For awhile when I was on campus, I was trying to really find myself. I’ve been doing Comedy for a pretty long time, but I still had a tendency to freeze up on stage when I performed. I would rush my jokes because I was nervous, not because I didn’t think they were good, just out of instinct almost. If you youtube my old Stand Up videos, you’ll definitely notice that. As much as I loved being up on stage (and still do) I wasn’t fully comfortable up there. For awhile, the “being really awkward nervous and weird” schtick helped my act a solid amount, but at some point it had to go. And I give credit to The Lounge for slaying that “nervous beast”. By coming to a place with so many different performers and such a responsive audience, I was able to really experiment and find my groove. Since first performing there in October, I’ve noticed a great deal of growth in all facets of my craft. Writing, Stage Presence, Everything. I finally got comfortable. I go onto stages now and I don’t think about all the people looking back at me, like I once did.

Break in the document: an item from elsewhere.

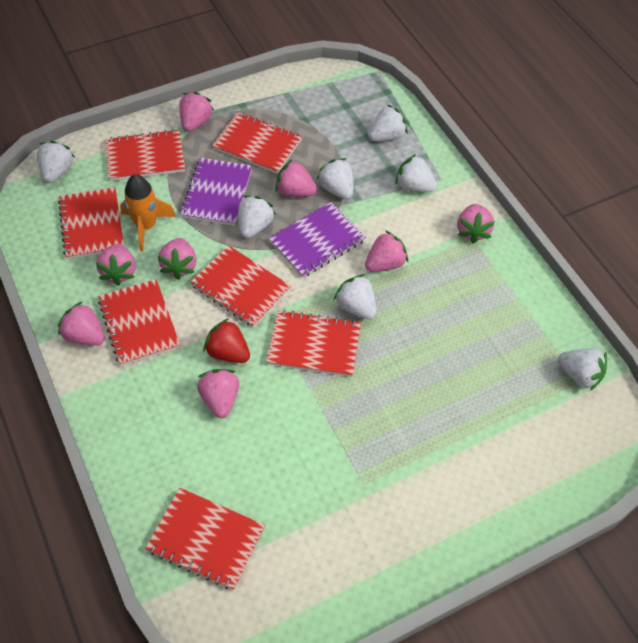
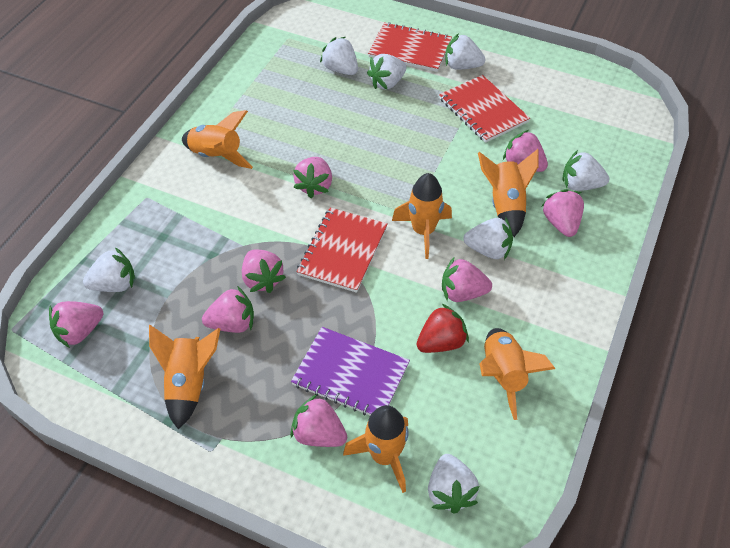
orange rocket: [120,174,176,252] = 1 -> [149,325,220,429] [182,110,253,169] [343,405,409,493] [392,173,452,259] [478,149,539,237] [480,328,555,420] = 6
purple notebook: [180,158,252,226] [269,202,366,278] = 2 -> [291,327,410,416] = 1
red notebook: [58,187,124,259] [98,279,180,366] [105,129,185,181] [145,488,265,590] [190,246,291,327] [212,112,302,174] [267,310,361,377] = 7 -> [296,207,388,293] [368,22,452,72] [439,75,530,143] = 3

I just react to the world around me, say my say, and really enjoy my time up there. So my advice to any younger comedians out there that might somehow be reading this blog: don’t focus just on comedy-centric open mics. Yes, those are greatly important, but in order to truly be successful and versatile, I believe its important to go to a more diverse show. The ability to experiment and work on your craft in front of people is a true blessing. In this wild semblance of a career I’ve had, I’ve had some success, and some breakthroughs. But nothing really tops the watershed moment of first performing at The Lounge. That feeling of just being comfortable and just having fun with the audience, rather than trying desperately to put a show on for them.
Find your Lounge, and if you can’t, make one. Places like The Lounge are a true gift. I don’t know where I’m going to end up, but I feel forever indebted to The Lounge for helping me sharpen my passion, and letting me embrace my creativity. Long Live The Lounge, and other places like it.